WASHINGTON — The Washington Nationals’ chances worsened with almost every pitch Roenis Elías threw to a lefthanded batter Tuesday night. The reliever, himself a lefty acquired at the trade deadline for situations just like these, got rocked.

The first batter he faced, the Mets’ Jeff McNeil, homered to lead off the eighth. Brandon Nimmo did the same on Elías’ first pitch of the ninth. Elías retired Michael Conforto on a popup but then allowed a single to lefty Joe Panik.

Manager Dave Martinez jogged out of the dugout and Elías’ night was over.

Elías later asserted “there’s nothing wrong. That’s baseball.” He explained Tuesday’s outing nose-dived more because of location than stuff and said that will improve with more innings as he works his way back from the injured list. He returned to the team Friday after spending a month there with a right hamstring strain.

“Those pitches I left over the plate that got hit out?” Elías said in Spanish through a team translator. “If I locate them where I want to locate them, they don’t hit that. That’s the biggest thing.”

The Nationals are running out of time. Their lack of a reliable lefty-on-lefty matchup option is a concern and, coupled with an impending four-game series against the National League East-leading Atlanta Braves — the team with one of the game’s best left-handed hitters in Freddie Freeman — it has prompted a bigger question: Who can the Nationals trust to get left-handed hitters out?

Martinez remains convinced it must be Elías. He believes Elías’ struggles against left-handed hitters stems from too much fastball, not enough breaking ball. He wants his reliever to use the “really good” changeup more.

“What I feel like I need to do is keep pitching,” Elías said. “That’s basically it.”

The manager understand­s this and saw Tuesday’s outing as a hiccup.

“I’m not down on him at all,” Martinez said. “He came off the IL and we got to get him out there.

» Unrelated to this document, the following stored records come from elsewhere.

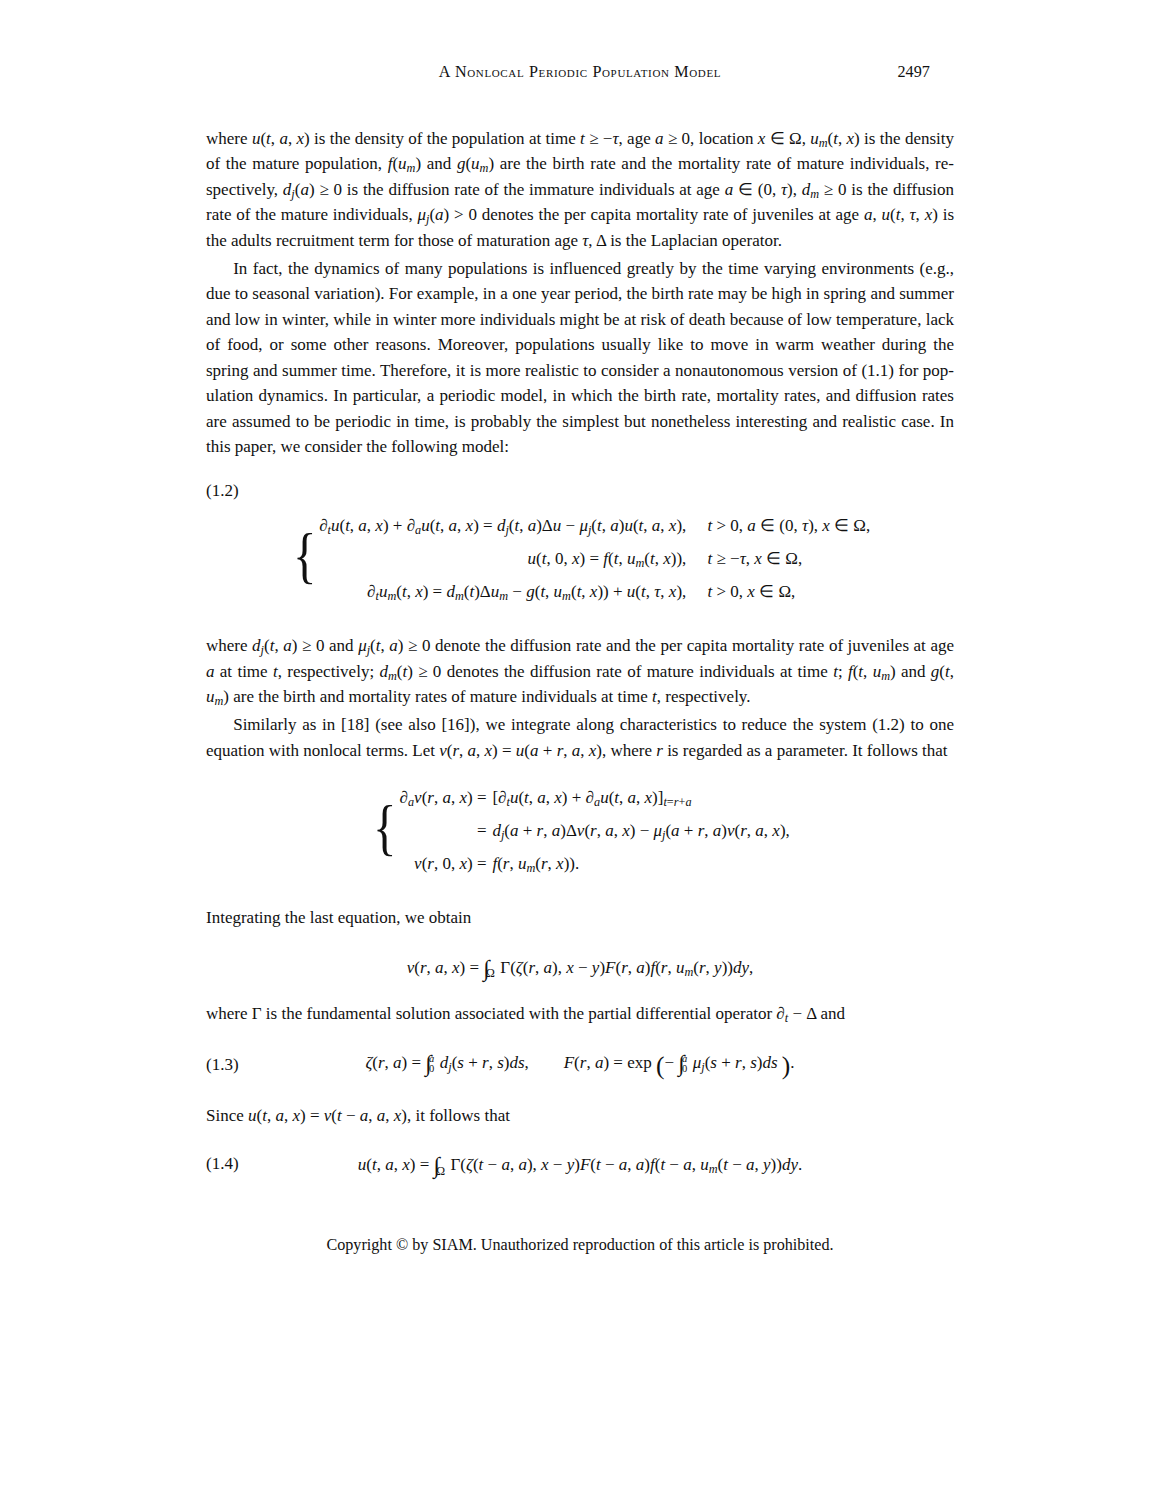A Nonlocal Periodic Population Model 2497
where u(t, a, x) is the density of the population at time t ≥ −τ, age a ≥ 0, location x ∈ Ω, um(t, x) is the density of the mature population, f(um) and g(um) are the birth rate and the mortality rate of mature individuals, respectively, dj(a) ≥ 0 is the diffusion rate of the immature individuals at age a ∈ (0, τ), dm ≥ 0 is the diffusion rate of the mature individuals, μj(a) > 0 denotes the per capita mortality rate of juveniles at age a, u(t, τ, x) is the adults recruitment term for those of maturation age τ, Δ is the Laplacian operator.
In fact, the dynamics of many populations is influenced greatly by the time varying environments (e.g., due to seasonal variation). For example, in a one year period, the birth rate may be high in spring and summer and low in winter, while in winter more individuals might be at risk of death because of low temperature, lack of food, or some other reasons. Moreover, populations usually like to move in warm weather during the spring and summer time. Therefore, it is more realistic to consider a nonautonomous version of (1.1) for population dynamics. In particular, a periodic model, in which the birth rate, mortality rates, and diffusion rates are assumed to be periodic in time, is probably the simplest but nonetheless interesting and realistic case. In this paper, we consider the following model:
(1.2)
| { | ∂ t u ( t , a , x ) + ∂ a u ( t , a , x ) = d j ( t , a )Δ u − μ j ( t , a ) u ( t , a , x ), | t > 0, a ∈ (0, τ ), x ∈ Ω, |
| u ( t , 0, x ) = f ( t , u m ( t , x )), | t ≥ − τ , x ∈ Ω, |
| ∂ t u m ( t , x ) = d m ( t )Δ u m − g ( t , u m ( t , x )) + u ( t , τ , x ), | t > 0, x ∈ Ω, |
where dj(t, a) ≥ 0 and μj(t, a) ≥ 0 denote the diffusion rate and the per capita mortality rate of juveniles at age a at time t, respectively; dm(t) ≥ 0 denotes the diffusion rate of mature individuals at time t; f(t, um) and g(t, um) are the birth and mortality rates of mature individuals at time t, respectively.
Similarly as in [18] (see also [16]), we integrate along characteristics to reduce the system (1.2) to one equation with nonlocal terms. Let v(r, a, x) = u(a + r, a, x), where r is regarded as a parameter. It follows that
| { | ∂ a v ( r , a , x ) = | [∂ t u ( t , a , x ) + ∂ a u ( t , a , x )] t = r + a |
| = | d j ( a + r , a )Δ v ( r , a , x ) − μ j ( a + r , a ) v ( r , a , x ), |
| v ( r , 0, x ) = | f ( r , u m ( r , x )). |
Integrating the last equation, we obtain
v(r, a, x) = ∫Ω Γ(ζ(r, a), x − y)F(r, a)f(r, um(r, y))dy,
where Γ is the fundamental solution associated with the partial differential operator ∂t − Δ and
(1.3) ζ(r, a) = ∫a 0 dj(s + r, s)ds, F(r, a) = exp (− ∫a 0 μj(s + r, s)ds ).
Since u(t, a, x) = v(t − a, a, x), it follows that
(1.4) u(t, a, x) = ∫Ω Γ(ζ(t − a, a), x − y)F(t − a, a)f(t − a, um(t − a, y))dy.
Copyright © by SIAM. Unauthorized reproduction of this article is prohibited.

“And he’s got to get lefties out.”

The Nationals need Elías because they have few other options. They do, however, have one other left-hander in the bullpen. But Sean Doolittle is supposed to be the closer, right?

Martinez asserted that was still Doolittle’s role until he returned last week from his rehab assignment. Then the two met and Doolittle said his stuff wasn’t there.

His fastball dipped from about 94 mph in the majors to barely touching 90 for Class A Potomac, so they decided he shouldn’t close. They concluded, for the time being, to use Doolittle in low-leverage situations while he rebuilds his arm.

Doolittle is not sure what’s next. He doubled down on his commitment to do whatever the team needed.

“Hopefully I’ll be in the mix in some capacity in Atlanta,” he said, “especially with the lefties they have in their lineup.”